WORK TASK ▸ An exact repetition of the data is required; no picture should appear in it.

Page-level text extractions
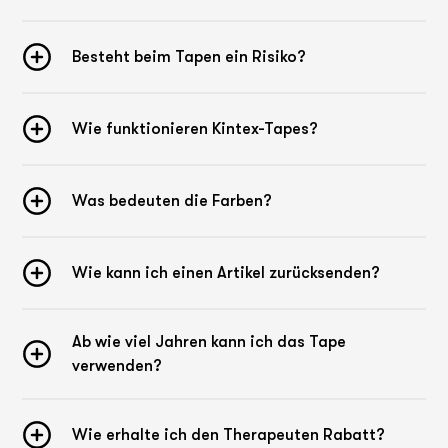
Besteht beim Tapen ein Risiko?
Wie funktionieren Kintex-Tapes?
Was bedeuten die Farben?
Wie kann ich einen Artikel zurücksenden?
Ab wie viel Jahren kann ich das Tape
verwenden?
Wie erhalte ich den Therapeuten Rabatt?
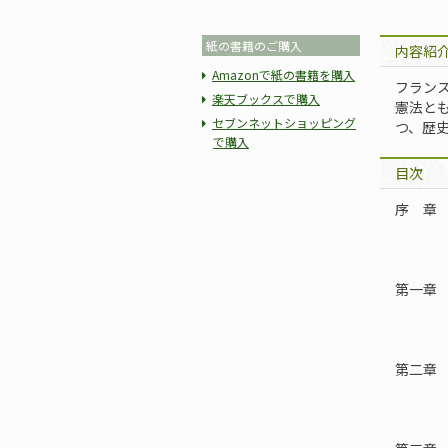
紙の書籍のご購入
内容紹
Amazonで紙の書籍を購入
フラン
楽天ブックスで購入
憲法とも
セブンネットショッピング
つ、歴
で購入
目次
序 章
第一章
第二章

EXERCISE RESPONSE ▸
Besteht beim Tapen ein Risiko?
Wie funktionieren Kintex-Tapes?
Was bedeuten die Farben?
Wie kann ich einen Artikel zurücksenden?
Ab wie viel Jahren kann ich das Tape
verwenden?
Wie erhalte ich den Therapeuten Rabatt?
紙の書籍のご購入
内容紹
Amazonで紙の書籍を購入
フラン
楽天ブックスで購入
憲法とも
セブンネットショッピング
つ、歴
で購入
目次
序 章
第一章
第二章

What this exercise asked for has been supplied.